-------- Extract provided

The coverage of a steel pipe surface by oxide layer is a percentage determined from the pipe surface area of a region with no oxide layer (uncoated area) divided by the total surface area of pipe calculated from the outside diameter, wall thickness, and length of the pipe. The surface area of a region with no oxide layer is easily measurable because these regions show a metallic sheen after abrasive polishing or pickling.

Specifically, an enclosure (a rectangle) that is parallel to circumferential and axial directions is drawn so as to include a region that, upon visual inspection, appears to have been polished or pickled. The uncoated area can then be calculated from the circumferential length (the longer side of the rectangle) and the axial length (the shorter side of the rectangle). Here, the area is calculated as the product of the circumferential length (the longer side of the rectangle) and the axial length (the shorter side of the rectangle), and the sum of these areas from the same steel pipe is determined.

In order to find the total surface area of a steel pipe (the total surface area is the surface area excluding the end portions where the pipe is cut), the outer circumferential length and inner circumferential length of the steel pipe are determined from its outside diameter and wall thickness, and the outer circumferential length and inner circumferential length are separately multiplied by the axial length, and the products of these multiplications are added to determine the total surface area. Here, the outside diameter, wall thickness, and length are average values. The coverage of a steel pipe surface by oxide layer can then be determined as a percentage (%) by dividing the uncoated area by the total surface area of the steel pipe.

In view of uniformity of properties along the circumferential direction, the duplex stainless steel pipe is preferably a seamless steel pipe with no seams along the circumferential direction.

The following describes a method for manufacturing a duplex stainless steel pipe according to aspects of the present invention.

First, a steel material of the foregoing duplex stainless steel composition is produced. The process for smelting the duplex stainless steel may use a variety of melting processes, and is not limited. For example, a vacuum melting furnace or an atmospheric melting furnace may be used when making the steel by electric melting of iron scrap or a mass of various elements. As another example, a bottom-blown decarburization furnace using an Ar—O₂ mixed gas, or a vacuum decarburization furnace may be used when using hot metal from a blast furnace. The molten material is solidified by static casting or continuous casting, and formed into ingots or slabs before being hot rolled into a sheet-or round billet-shaped material.

In the case of a welded steel pipe produced by forming a sheet-shaped steel material into a cylindrical shape and welding the end portions, the steel pipe may be a UOE steel pipe using a steel sheet, or an electric resistance welded steel pipe produced by roll forming. In the case of a seamless steel pipe using a round billet, a round billet is heated with a heating furnace, and formed into a steel pipe through hot pierce rolling and subsequent wall thickness reduction sizing. The process used to form a round billet into a hollow pipe by hot forming (piercing) may be, for example, the Mannesmann process or extrusion pipe-making process. For wall thickness reduction and outside diameter sizing, it is possible to use, for example, an elongator, an assel mill, a mandrel mill, a plug mill, a sizer, or a stretch reducer.

The highest heating temperature in the hot rolling is preferably 1,150° C. or more.

----------------

* Task objective *
Resume the passage on making duplex stainless steel pipe, picking up right after its last sentence.

-------- Collected data

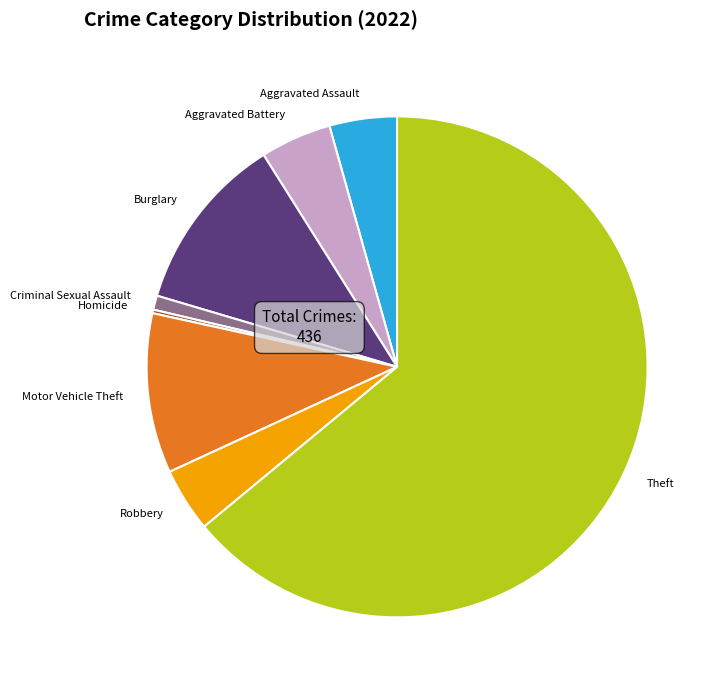

The Theft slice represents 64% of the pie. True or false?

True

----------------

* Result for this exercise *
A thicker oxide layer can be obtained when the oxide layer after the solid solution heat treatment and cold working is not removed by, for example, pickling or surface polishing, and when the highest heating temperature of hot rolling is 1,150° C. or more, as described below.

Solid Solution Heat Treatment

A solid solution heat treatment is performed because after the steel is hot-formed into a steel pipe, various carbonitrides and intermetallic compounds are formed in steel upon air cooling. Specifically, a duplex stainless steel in hot rolling undergoes a gradual temperature decrease while being hot rolled from the high-temperature state of heating. The steel pipe is typically air cooled after hot forming, and temperature control is not achievable because the temperature history varies with the size and type of product. This may lead to decrease of corrosion resistance as a result of the corrosion-resistant elements being consumed in the form of thermochemically stable precipitates that form in various temperature regions in the course of temperature decrease. There is also a possibility of a phase transformation into the embrittlement phase, which leads to serious decrease of low-temperature toughness. A duplex stainless steel needs to withstand a variety of corrosive environments, and it is important that the austenitic phase and ferritic phase are in an appropriate duplex state in use. However, because the rate of cooling from the heating temperature is not controllable, it is difficult to control the fractions of the two phases consecutively varying with retention temperature.

To address these issues, a solid solution heat treatment is often performed that involves rapid cooling after hot forming, so as to form a solid solution of precipitates in steel, and to initiate a reverse transformation of embrittlement phase to non-embrittlement phase, and bring the phase fractions to an appropriate duplex state.

The solid solution heat treatment is a process that heat-decomposes the carbonitrides and embrittlement phase without decomposing the duplex ferritic and austenitic phase (for example, by heating at a heating temperature of 1,000° C. or more), and quenches the heated steel to prevent reprecipitation.

This process dissolves the precipitates and embrittlement phase into steel, and controls the phase fractions to achieve an appropriate duplex state. The solid solution heat treatment is typically performed at a high temperature of 900° C. or more, though the temperature that dissolves the precipitates, the temperature that initiates a reverse transformation of embrittlement phase, and the temperature that brings the phase fractions to an appropriate duplex state slightly vary with the types of elements added. In accordance with aspects of the present invention, the solid solution heat treatment temperature is preferably 900° C. or more, even more preferably 1,000° C. or more. The solid solution heat treatment temperature is preferably 1,150° C. or less.

The heating is followed by quenching to maintain the solid-solution state. This may be achieved by compressed-air cooling, or by using various coolants, such as mist, oil, and water. In accordance with aspects of the present invention, the surface oxide layer important for abrasion resistance and indentation resistance can occur after the hot rolling and after the solid solution heat treatment, and the oxide layer is not removed before or after cold working.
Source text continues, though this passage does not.